A Naive Mistake Cost Me My Google Rankings


Little do you know but you too could be making mistakes with your website that are costing you your search engine rankings.

Goggle and the other search engines are constantly changing their algorithms to keep pace of searchengine spammers. Some novice website owners may be like me and be making big mistakes in the eyes of the search engine bots which will lower their search engine ranking or blot their website right out of existence from everyone except those people that have been given their website URL.

Let me tell you my mistakes and what I've learned from them... In 2000, I started a small research vineyard. Soon I wanted a website to tell people about it, advise others how to grow grapes, and get my research information out to the public.

I was on a shoe-string budge so I learned HTML myself. My website was quickly posted to one of those "free" website hosts. Two months later, my website was hitting the top "5" in the search engine rankings for all of my keywords. I had lots of relevant content which made this possible. I was in heaven!

I soon realized that the free web host didn't provide all that a webmaster wants (cgi-bin, commerce, etc). I found a better host provider at a reasonable price and I moved my website.

Big Mistake #1: I didn't remove the pages from the free website host. I figured with time, that host would see no activity and just drop me from their server to make more room for other websites. Little did I know how long that free website would persist on the Internet.

Big Mistake #2: This one is much like the first one, just done in a different manner. After three years, I got tired of my website's appearance. I had learned CSS and wanted to make my website more uniform and professional looking. Slowly, I began transitioning my pages to the new look. Since the search engines knew the old pages, I simply left them on the backend of my website, while naming the new pages differently and more google friendly. Little did I know at the time the search engines would spider both the new and the old pages now.

I really didn't know that I was doing anything wrong. When I checked my search engine rankings, I still ranked very high. I should have paid more attention and noticed that sometimes it was the new pages that ranked up there but often it was the old pages. They had been there all along and still commanded those high search engine rankings. Once in a while I even saw some of the old pages from the free web host days.

I guess I was only concerned about my search engine rankings, not which pages, new or old were being indexed. After all, as long as my site was getting noticed, And traffic was coming to my website so why care?

Big Mistake #3: I wanted to put up more relative content in the form of articles related to growing grapes and win on my website. I though this would help my search engine rankings for some keywords I was low in and also help my website visitors.

I purchased a program named "Article Equalizer" to make this task easier on myself. Being a new user of this program, I began to use this software with the templates that came with the program. It seemed to work well and produced the results I wanted.

Little did I know that by using the built-in templates that came with this software, a "finger print" would be placed in the resulting pages that would identify that I used this program to generate the index to the article and the article pages themselves.

Mistake #4: To aggravate the above mistake, I loaded the index page to the back end of my website. This index page was a collection of hyperlinks, no content, just links.

Goggle drastically changed its algorithm early in the year 2005. The unthinkable happened.

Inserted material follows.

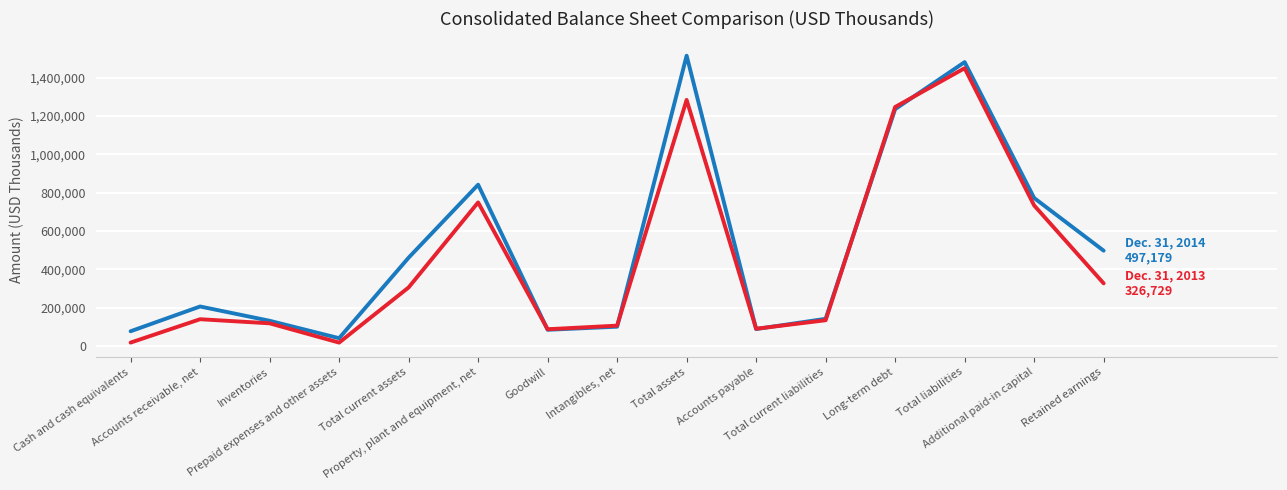

What is the maximum value shown in the chart?

1514016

Not only did my search engine rankings drop, they disappeared altogether. I wasn't even in Google. Google had treated me as a search engine spammer! I had lost my top rankings and now wasn't even indexed.

I had violated Googles new rules. I learn a lot from my mistakes. What rules did I violate? First, I had multiple pages of the same content all over the web and my own website. Google says, "Don't create multiple pages, subdomains, or domains with substantially duplicate content." Boy, had I done that. And without even knowing it. I had links up on the search engines that lead to multiple pages on my own site and to my old free one.

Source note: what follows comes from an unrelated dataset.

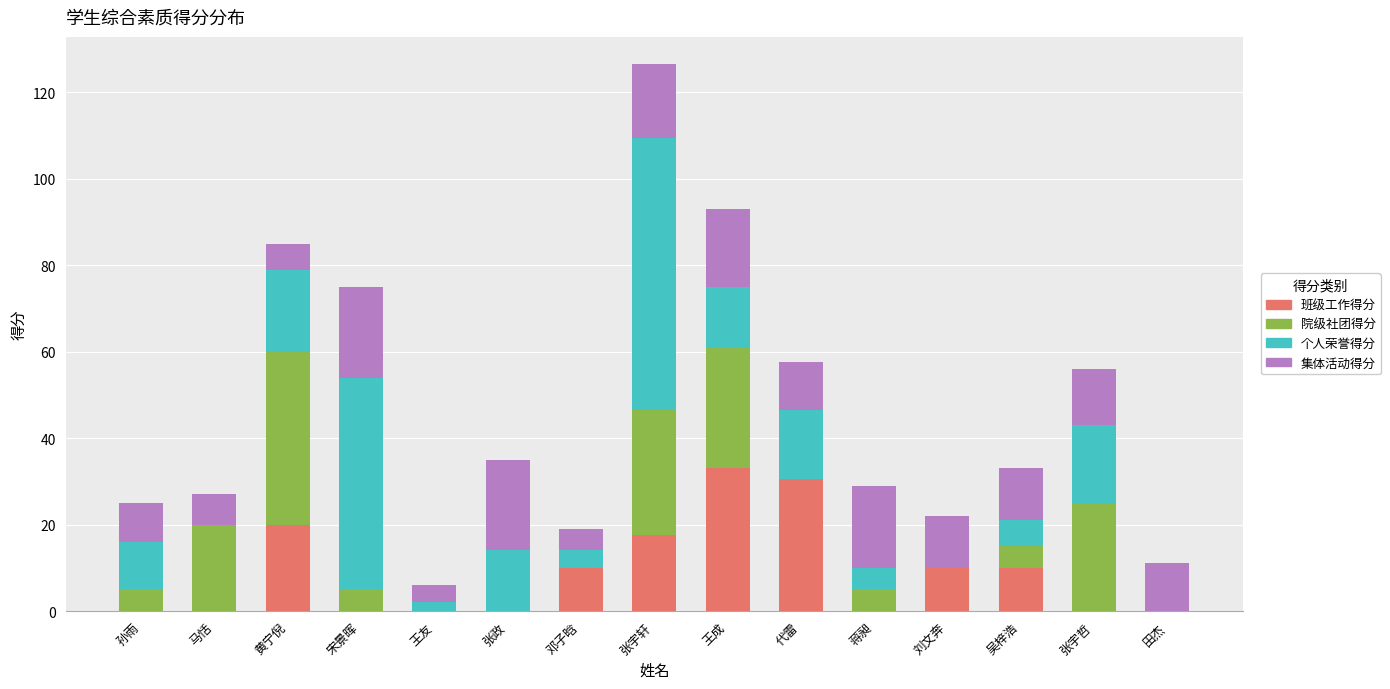

The 班级工作得分 series shows 0.0 at 蒋昶. True or false?

True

I had created pages that had multiple links that lead back to my main page through my article directory index. I know it looked like I was spamming Google but it was just a naive mistake, compounded through the software that was going to save me time.

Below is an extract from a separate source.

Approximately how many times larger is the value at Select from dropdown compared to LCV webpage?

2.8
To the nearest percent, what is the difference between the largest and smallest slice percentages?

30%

Naive mistakes can cost you everything when you're running up against google. My laziness cost me. I didn't erase what I had created before and had used a program to save me some time.

I've remedied my mistakes but am yet to be found in Google. They are unforgiving in that respect but I believe that I will soon be back in their good graces. Learn from my mistakes and don't make them. If you have disappeared from Google, you might want to check and see if you too have made some naive mistakes like I did. Change your website to conform to Google's guidelines and then re-submit your site. If that doesn't work. You'll have to start all over with a new domain name. And that can be a painful waste of time.